Once you find the line containing "candle holder: present [490,536,565,681]", please retype it and every line after it to the end of the entries, exactly and with nothing added.
**** DATASET
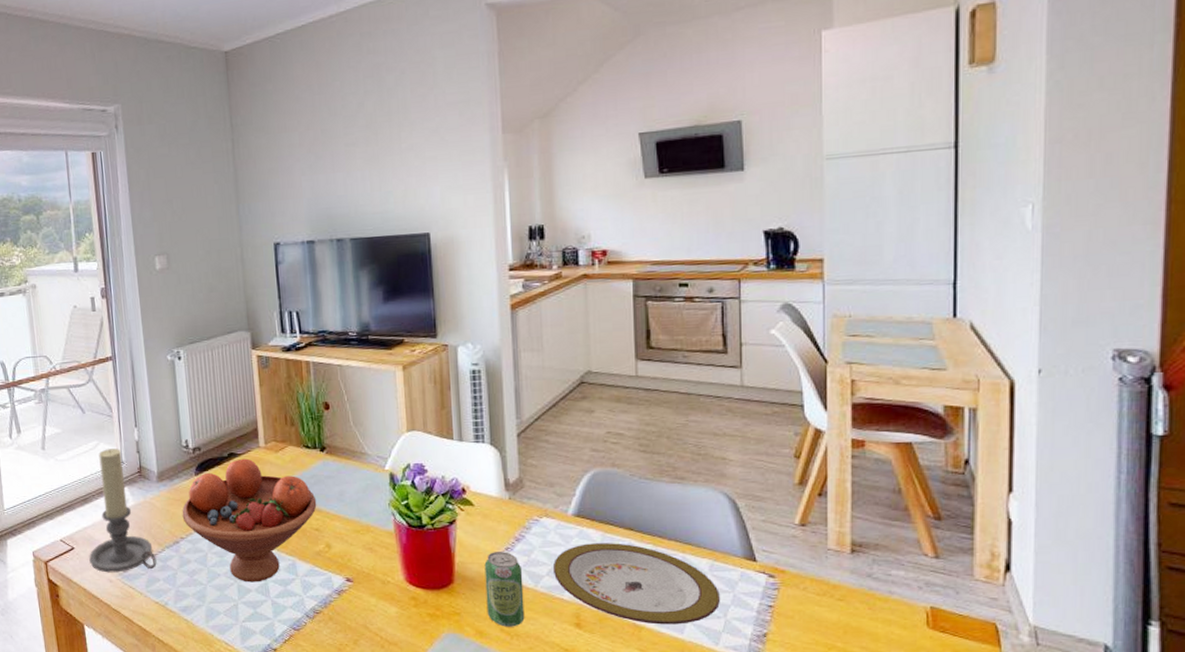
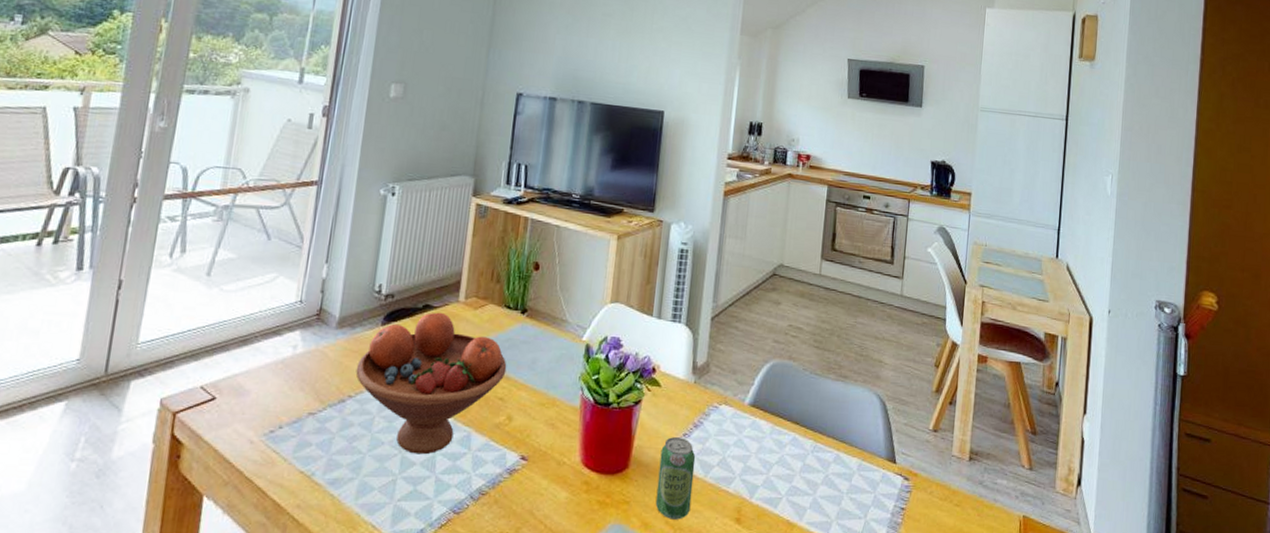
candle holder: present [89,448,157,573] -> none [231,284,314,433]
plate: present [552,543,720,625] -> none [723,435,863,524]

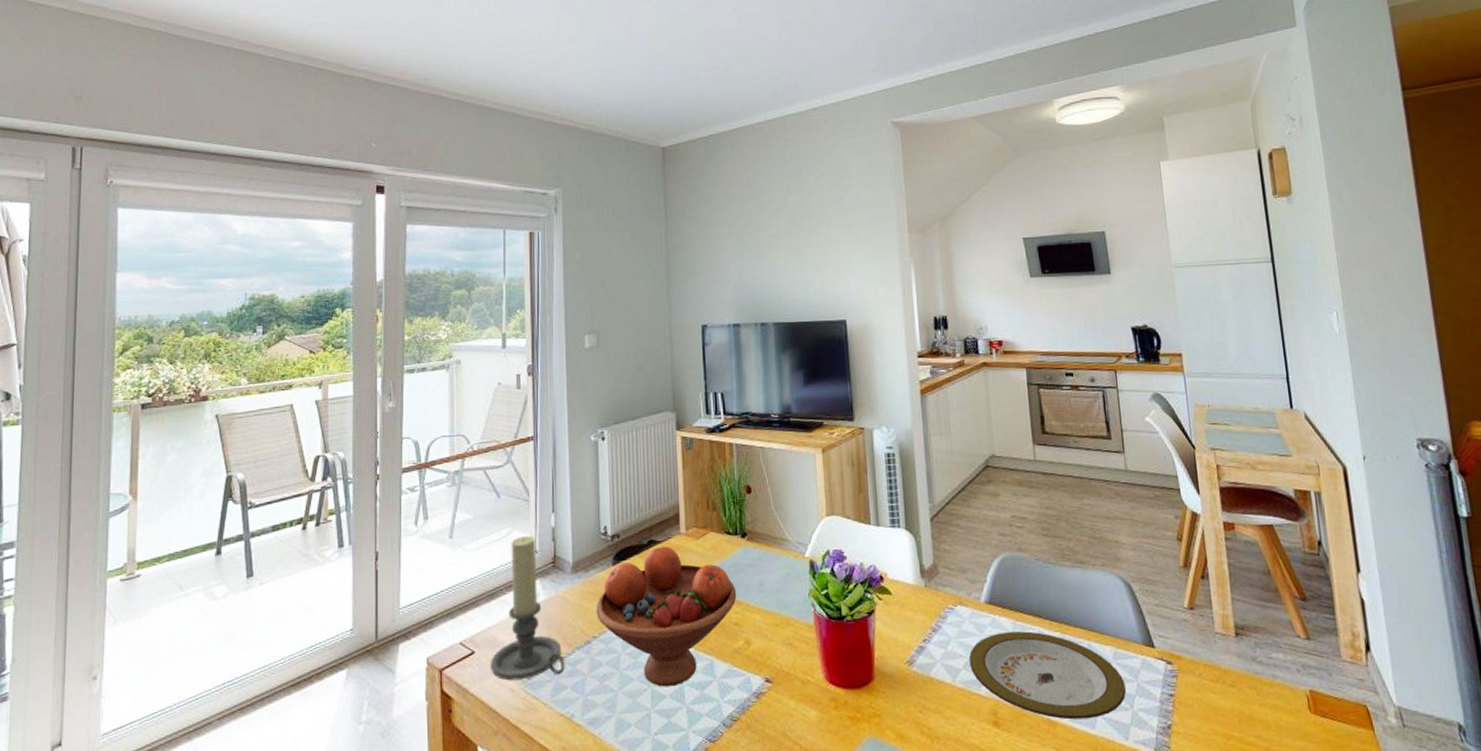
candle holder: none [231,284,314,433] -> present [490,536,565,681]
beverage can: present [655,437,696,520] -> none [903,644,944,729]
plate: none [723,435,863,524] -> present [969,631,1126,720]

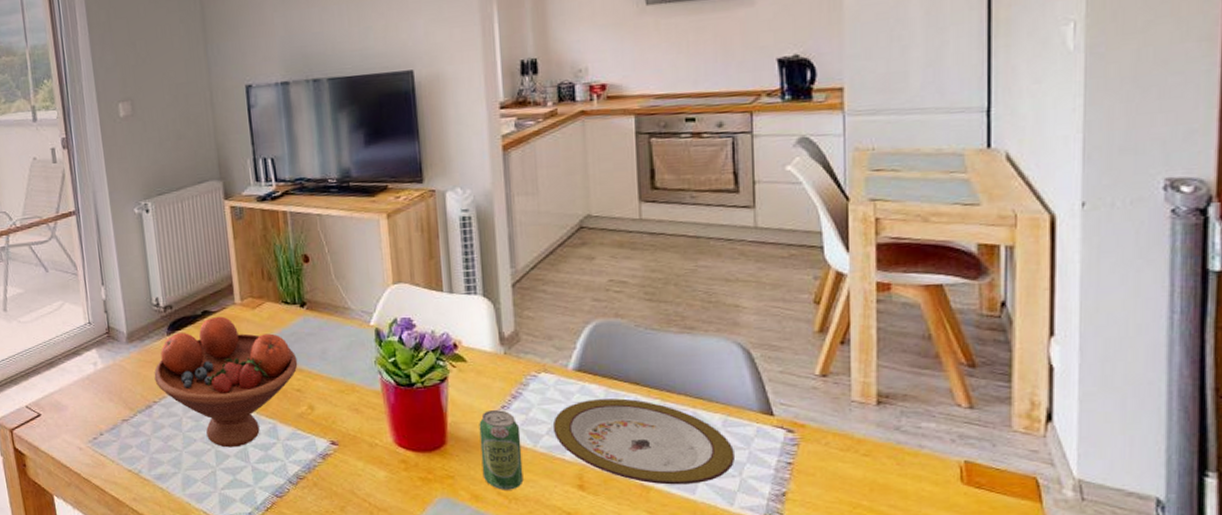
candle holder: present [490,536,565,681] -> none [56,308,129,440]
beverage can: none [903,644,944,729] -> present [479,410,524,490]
********
EXERCISE RESPONSE.
candle holder: present [490,536,565,681] -> none [56,308,129,440]
beverage can: none [903,644,944,729] -> present [479,410,524,490]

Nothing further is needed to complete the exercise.